» **Supplied records**

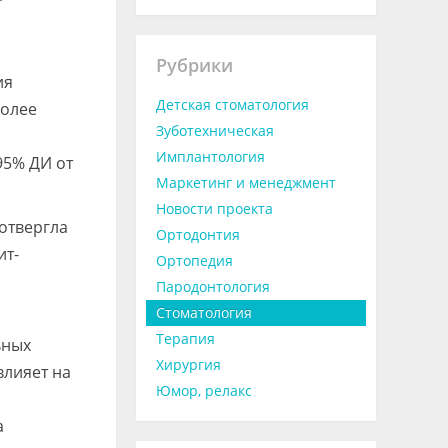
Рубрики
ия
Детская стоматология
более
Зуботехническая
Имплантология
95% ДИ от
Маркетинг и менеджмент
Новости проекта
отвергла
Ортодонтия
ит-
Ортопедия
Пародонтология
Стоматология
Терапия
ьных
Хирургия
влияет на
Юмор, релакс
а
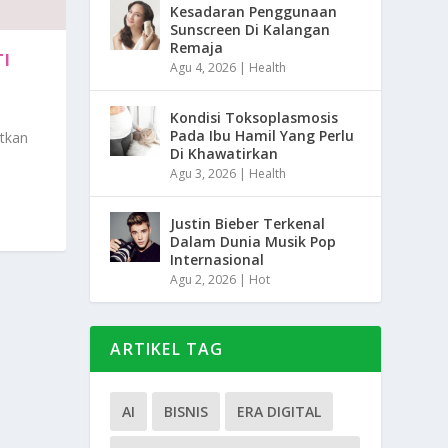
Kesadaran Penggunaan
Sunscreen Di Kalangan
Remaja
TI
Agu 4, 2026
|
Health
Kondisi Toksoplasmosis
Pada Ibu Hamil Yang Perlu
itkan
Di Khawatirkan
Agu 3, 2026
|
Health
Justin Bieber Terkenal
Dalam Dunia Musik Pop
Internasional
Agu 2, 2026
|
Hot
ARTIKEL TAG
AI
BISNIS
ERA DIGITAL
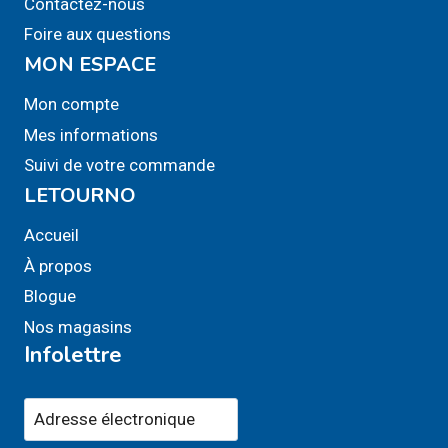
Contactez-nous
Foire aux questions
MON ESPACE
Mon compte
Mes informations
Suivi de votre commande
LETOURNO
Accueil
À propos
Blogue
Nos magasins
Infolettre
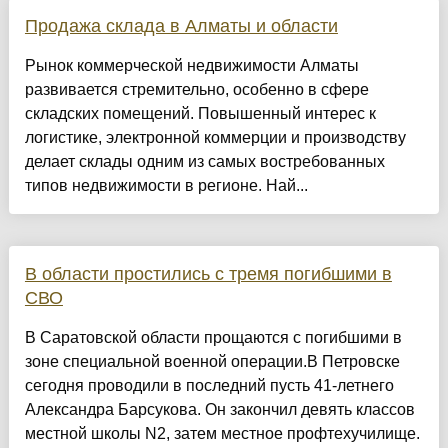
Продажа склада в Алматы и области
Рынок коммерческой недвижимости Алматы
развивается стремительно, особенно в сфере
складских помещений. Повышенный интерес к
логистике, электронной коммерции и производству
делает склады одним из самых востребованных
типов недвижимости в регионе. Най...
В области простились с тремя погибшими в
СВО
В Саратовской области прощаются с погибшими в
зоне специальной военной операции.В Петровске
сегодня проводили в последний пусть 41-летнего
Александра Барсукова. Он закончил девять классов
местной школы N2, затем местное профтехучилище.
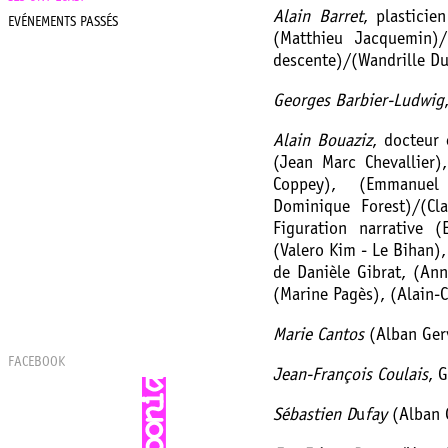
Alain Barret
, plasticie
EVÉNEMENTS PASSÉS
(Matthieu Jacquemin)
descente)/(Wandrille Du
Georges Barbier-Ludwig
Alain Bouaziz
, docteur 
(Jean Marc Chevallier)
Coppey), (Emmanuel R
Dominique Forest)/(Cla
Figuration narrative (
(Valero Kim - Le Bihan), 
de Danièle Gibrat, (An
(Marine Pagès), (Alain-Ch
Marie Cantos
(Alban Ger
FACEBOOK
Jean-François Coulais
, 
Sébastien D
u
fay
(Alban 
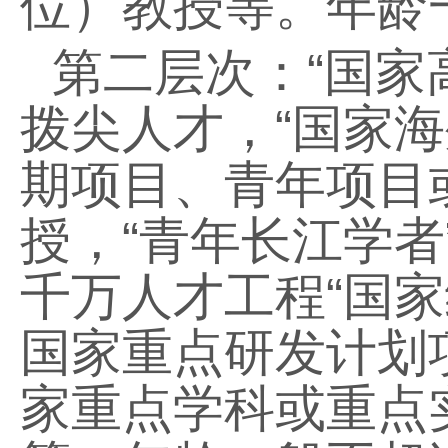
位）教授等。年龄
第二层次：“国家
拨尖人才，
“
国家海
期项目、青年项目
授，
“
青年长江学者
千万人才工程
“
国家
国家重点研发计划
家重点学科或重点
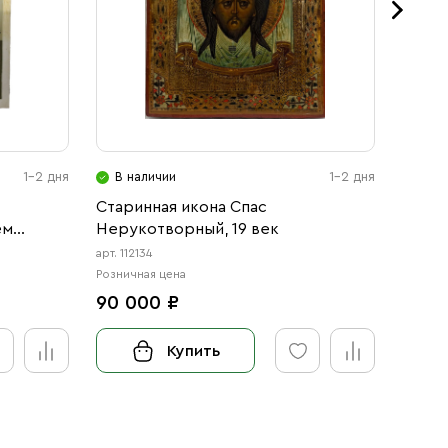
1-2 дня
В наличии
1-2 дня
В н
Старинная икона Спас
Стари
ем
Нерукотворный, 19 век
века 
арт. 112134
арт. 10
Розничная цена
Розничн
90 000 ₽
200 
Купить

* * *

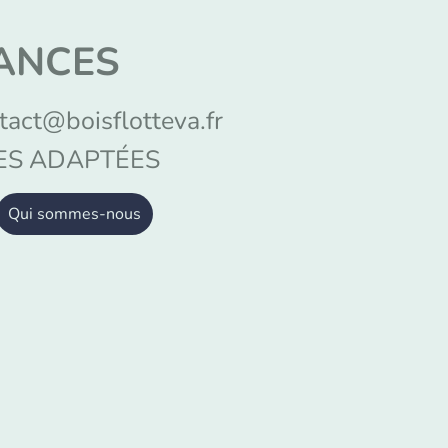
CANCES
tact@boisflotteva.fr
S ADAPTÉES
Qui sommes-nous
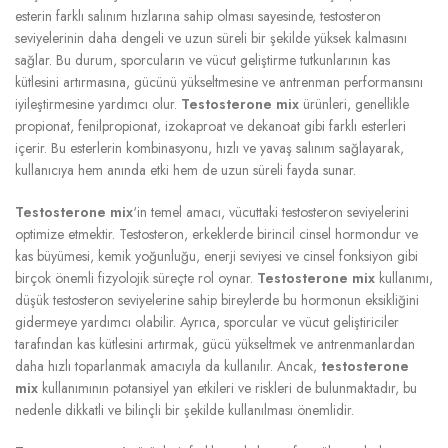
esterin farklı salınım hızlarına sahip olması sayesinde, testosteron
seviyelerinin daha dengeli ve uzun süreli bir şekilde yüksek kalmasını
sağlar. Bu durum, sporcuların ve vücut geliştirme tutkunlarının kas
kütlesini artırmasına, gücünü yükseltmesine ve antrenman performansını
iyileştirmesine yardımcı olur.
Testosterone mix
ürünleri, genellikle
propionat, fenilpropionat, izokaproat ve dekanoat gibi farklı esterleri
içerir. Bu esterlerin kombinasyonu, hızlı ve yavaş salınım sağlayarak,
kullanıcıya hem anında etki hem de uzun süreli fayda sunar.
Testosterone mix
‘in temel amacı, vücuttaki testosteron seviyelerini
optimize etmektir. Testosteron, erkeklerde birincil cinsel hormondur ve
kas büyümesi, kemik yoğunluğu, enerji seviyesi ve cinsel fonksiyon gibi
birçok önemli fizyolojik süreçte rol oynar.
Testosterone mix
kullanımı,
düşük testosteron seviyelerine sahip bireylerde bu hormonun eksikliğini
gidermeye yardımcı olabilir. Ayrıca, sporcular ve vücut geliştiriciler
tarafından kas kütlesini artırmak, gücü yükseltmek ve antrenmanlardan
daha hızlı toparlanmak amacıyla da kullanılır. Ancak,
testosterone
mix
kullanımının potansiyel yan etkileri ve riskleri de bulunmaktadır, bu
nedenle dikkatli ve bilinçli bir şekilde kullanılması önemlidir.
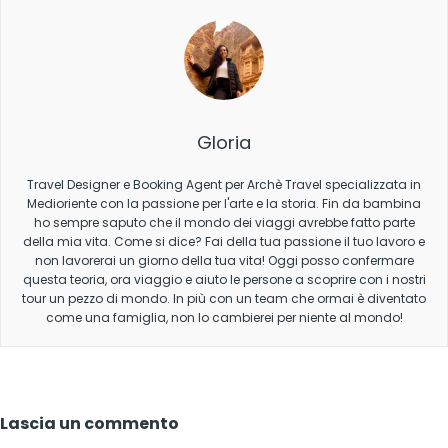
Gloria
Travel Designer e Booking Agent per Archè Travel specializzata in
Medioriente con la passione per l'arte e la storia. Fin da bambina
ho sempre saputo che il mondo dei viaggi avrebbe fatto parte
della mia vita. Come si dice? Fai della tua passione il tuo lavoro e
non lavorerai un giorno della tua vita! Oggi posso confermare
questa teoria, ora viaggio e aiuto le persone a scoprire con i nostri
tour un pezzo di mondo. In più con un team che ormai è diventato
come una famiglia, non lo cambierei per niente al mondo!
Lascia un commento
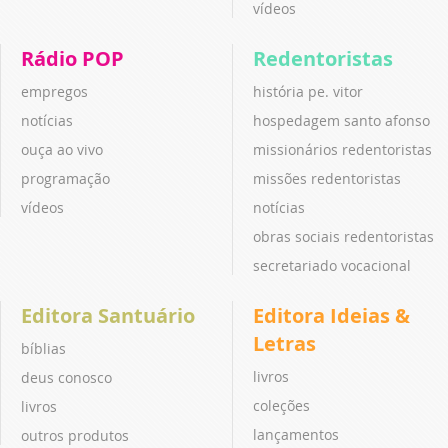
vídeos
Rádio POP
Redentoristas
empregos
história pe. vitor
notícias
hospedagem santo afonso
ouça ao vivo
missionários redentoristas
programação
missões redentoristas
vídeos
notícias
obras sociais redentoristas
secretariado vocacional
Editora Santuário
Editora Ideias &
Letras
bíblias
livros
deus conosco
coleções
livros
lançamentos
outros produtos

» **Work instruction**
Please copy out from the data above, without any picture, exactly the lines running from the one that holds "Lascia un commento" through the one that holds "outros produtos", and nothing beyond them.

» **Output of the exercise**
Lascia un commento
vídeos
Rádio POP
Redentoristas
empregos
história pe. vitor
notícias
hospedagem santo afonso
ouça ao vivo
missionários redentoristas
programação
missões redentoristas
vídeos
notícias
obras sociais redentoristas
secretariado vocacional
Editora Santuário
Editora Ideias &
Letras
bíblias
livros
deus conosco
coleções
livros
lançamentos
outros produtos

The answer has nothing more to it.